REQUIREMENT :: When the line with "index mcp: (1181, 876)" appears below, start repeating lines exactly, and keep going through the line with "ring mcp: (145, 74)"; add nothing outside that span.

ENTRIES SUPPLIED ::
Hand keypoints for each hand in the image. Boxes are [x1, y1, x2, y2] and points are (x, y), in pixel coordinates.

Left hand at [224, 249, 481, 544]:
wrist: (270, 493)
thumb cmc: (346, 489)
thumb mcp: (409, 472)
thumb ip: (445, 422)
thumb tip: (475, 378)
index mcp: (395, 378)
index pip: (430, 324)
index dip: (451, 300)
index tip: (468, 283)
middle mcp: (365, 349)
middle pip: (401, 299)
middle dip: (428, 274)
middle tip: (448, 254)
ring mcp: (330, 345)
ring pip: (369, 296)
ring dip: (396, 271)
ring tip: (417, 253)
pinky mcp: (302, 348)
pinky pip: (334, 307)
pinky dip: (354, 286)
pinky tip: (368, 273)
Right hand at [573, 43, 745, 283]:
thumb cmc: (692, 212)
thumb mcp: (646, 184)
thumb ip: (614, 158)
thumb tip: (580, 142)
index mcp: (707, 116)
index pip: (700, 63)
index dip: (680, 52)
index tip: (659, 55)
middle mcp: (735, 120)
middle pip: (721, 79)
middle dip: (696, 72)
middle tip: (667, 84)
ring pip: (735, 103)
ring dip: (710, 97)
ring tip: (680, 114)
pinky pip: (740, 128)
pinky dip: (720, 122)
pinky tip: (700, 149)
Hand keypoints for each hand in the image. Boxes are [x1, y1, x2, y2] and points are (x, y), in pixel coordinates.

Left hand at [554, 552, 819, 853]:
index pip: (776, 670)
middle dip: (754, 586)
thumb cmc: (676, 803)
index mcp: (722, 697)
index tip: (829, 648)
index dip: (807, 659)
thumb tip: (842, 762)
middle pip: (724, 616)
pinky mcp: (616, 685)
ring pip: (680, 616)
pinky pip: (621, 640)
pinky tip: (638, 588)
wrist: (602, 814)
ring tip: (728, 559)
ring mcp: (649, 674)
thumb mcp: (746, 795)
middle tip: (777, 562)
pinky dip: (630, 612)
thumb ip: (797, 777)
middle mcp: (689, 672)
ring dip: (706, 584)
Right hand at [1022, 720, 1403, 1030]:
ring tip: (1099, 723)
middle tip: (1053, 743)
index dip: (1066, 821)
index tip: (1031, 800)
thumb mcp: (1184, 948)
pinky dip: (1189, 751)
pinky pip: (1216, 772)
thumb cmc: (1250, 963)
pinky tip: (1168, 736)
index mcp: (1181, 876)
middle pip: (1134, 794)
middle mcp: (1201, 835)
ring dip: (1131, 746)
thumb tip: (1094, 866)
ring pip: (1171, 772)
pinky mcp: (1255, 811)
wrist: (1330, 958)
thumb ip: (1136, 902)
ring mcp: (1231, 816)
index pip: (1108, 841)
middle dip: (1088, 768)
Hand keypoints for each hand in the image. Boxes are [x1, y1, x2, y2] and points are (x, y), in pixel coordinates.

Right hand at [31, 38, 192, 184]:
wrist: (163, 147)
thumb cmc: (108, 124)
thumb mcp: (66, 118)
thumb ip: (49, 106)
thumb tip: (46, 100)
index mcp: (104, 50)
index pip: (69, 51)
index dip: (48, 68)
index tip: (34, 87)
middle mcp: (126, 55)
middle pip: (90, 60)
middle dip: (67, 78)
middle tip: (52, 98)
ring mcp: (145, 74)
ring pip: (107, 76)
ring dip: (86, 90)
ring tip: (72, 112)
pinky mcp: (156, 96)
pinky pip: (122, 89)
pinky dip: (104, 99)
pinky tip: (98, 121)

RESULT OF THIS EXERCISE ::
index mcp: (1181, 876)
middle pip: (1134, 794)
middle mcp: (1201, 835)
ring dip: (1131, 746)
thumb tip: (1094, 866)
ring pip: (1171, 772)
pinky mcp: (1255, 811)
wrist: (1330, 958)
thumb ip: (1136, 902)
ring mcp: (1231, 816)
index pip: (1108, 841)
middle dip: (1088, 768)
Hand keypoints for each hand in the image. Boxes are [x1, y1, x2, y2] and points are (x, y), in pixel coordinates.

Right hand at [31, 38, 192, 184]:
wrist: (163, 147)
thumb cmc: (108, 124)
thumb mcp: (66, 118)
thumb ip: (49, 106)
thumb tip: (46, 100)
index mcp: (104, 50)
index pip: (69, 51)
index dip: (48, 68)
index tip: (34, 87)
middle mcp: (126, 55)
middle pip: (90, 60)
middle dip: (67, 78)
middle tip: (52, 98)
ring mcp: (145, 74)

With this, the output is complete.